*Try it:*
Pull every line of text from the data below and write each one out word for word, in the same order.

*Records provided:*
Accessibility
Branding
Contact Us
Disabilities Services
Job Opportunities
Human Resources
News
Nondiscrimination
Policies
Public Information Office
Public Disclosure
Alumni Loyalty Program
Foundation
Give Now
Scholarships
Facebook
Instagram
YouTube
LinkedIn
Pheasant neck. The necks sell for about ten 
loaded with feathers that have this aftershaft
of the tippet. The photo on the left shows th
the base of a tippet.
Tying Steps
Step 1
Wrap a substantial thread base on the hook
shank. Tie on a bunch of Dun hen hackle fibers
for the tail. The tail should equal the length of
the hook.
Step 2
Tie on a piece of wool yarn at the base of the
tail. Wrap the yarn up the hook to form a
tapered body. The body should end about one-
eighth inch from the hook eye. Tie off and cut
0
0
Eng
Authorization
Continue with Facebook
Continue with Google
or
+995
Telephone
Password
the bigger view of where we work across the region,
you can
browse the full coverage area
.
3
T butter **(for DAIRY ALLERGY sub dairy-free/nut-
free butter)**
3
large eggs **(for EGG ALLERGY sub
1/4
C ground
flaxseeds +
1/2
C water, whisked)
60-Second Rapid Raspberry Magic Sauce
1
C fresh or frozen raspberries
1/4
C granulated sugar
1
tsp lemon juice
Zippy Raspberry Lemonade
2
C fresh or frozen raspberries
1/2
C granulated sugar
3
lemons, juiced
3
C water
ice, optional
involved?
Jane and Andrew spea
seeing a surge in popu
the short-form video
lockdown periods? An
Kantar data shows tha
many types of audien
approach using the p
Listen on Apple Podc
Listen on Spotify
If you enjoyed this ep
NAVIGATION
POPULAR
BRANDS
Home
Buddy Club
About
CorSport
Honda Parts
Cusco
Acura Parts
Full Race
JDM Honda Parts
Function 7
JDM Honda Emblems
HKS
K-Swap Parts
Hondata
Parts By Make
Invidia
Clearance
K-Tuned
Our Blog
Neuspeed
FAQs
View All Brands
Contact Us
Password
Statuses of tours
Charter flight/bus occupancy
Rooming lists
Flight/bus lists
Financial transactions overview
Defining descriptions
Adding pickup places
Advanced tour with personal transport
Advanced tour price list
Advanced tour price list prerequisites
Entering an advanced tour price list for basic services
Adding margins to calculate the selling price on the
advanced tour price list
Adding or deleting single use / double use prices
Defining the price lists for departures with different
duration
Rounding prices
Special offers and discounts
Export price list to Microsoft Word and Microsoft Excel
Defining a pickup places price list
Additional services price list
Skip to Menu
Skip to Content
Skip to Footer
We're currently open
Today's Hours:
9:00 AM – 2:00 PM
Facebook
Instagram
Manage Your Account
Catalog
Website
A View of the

*Answer for the task:*
Accessibility
Branding
Contact Us
Disabilities Services
Job Opportunities
Human Resources
News
Nondiscrimination
Policies
Public Information Office
Public Disclosure
Alumni Loyalty Program
Foundation
Give Now
Scholarships
Facebook
Instagram
YouTube
LinkedIn
Pheasant neck. The necks sell for about ten 
loaded with feathers that have this aftershaft
of the tippet. The photo on the left shows th
the base of a tippet.
Tying Steps
Step 1
Wrap a substantial thread base on the hook
shank. Tie on a bunch of Dun hen hackle fibers
for the tail. The tail should equal the length of
the hook.
Step 2
Tie on a piece of wool yarn at the base of the
tail. Wrap the yarn up the hook to form a
tapered body. The body should end about one-
eighth inch from the hook eye. Tie off and cut
0
0
Eng
Authorization
Continue with Facebook
Continue with Google
or
+995
Telephone
Password
the bigger view of where we work across the region,
you can
browse the full coverage area
.
3
T butter **(for DAIRY ALLERGY sub dairy-free/nut-
free butter)**
3
large eggs **(for EGG ALLERGY sub
1/4
C ground
flaxseeds +
1/2
C water, whisked)
60-Second Rapid Raspberry Magic Sauce
1
C fresh or frozen raspberries
1/4
C granulated sugar
1
tsp lemon juice
Zippy Raspberry Lemonade
2
C fresh or frozen raspberries
1/2
C granulated sugar
3
lemons, juiced
3
C water
ice, optional
involved?
Jane and Andrew spea
seeing a surge in popu
the short-form video
lockdown periods? An
Kantar data shows tha
many types of audien
approach using the p
Listen on Apple Podc
Listen on Spotify
If you enjoyed this ep
NAVIGATION
POPULAR
BRANDS
Home
Buddy Club
About
CorSport
Honda Parts
Cusco
Acura Parts
Full Race
JDM Honda Parts
Function 7
JDM Honda Emblems
HKS
K-Swap Parts
Hondata
Parts By Make
Invidia
Clearance
K-Tuned
Our Blog
Neuspeed
FAQs
View All Brands
Contact Us
Password
Statuses of tours
Charter flight/bus occupancy
Rooming lists
Flight/bus lists
Financial transactions overview
Defining descriptions
Adding pickup places
Advanced tour with personal transport
Advanced tour price list
Advanced tour price list prerequisites
Entering an advanced tour price list for basic services
Adding margins to calculate the selling price on the
advanced tour price list
Adding or deleting single use / double use prices
Defining the price lists for departures with different
duration
Rounding prices
Special offers and discounts
Export price list to Microsoft Word and Microsoft Excel
Defining a pickup places price list
Additional services price list
Skip to Menu
Skip to Content
Skip to Footer
We're currently open
Today's Hours:
9:00 AM – 2:00 PM
Facebook
Instagram
Manage Your Account
Catalog
Website
A View of the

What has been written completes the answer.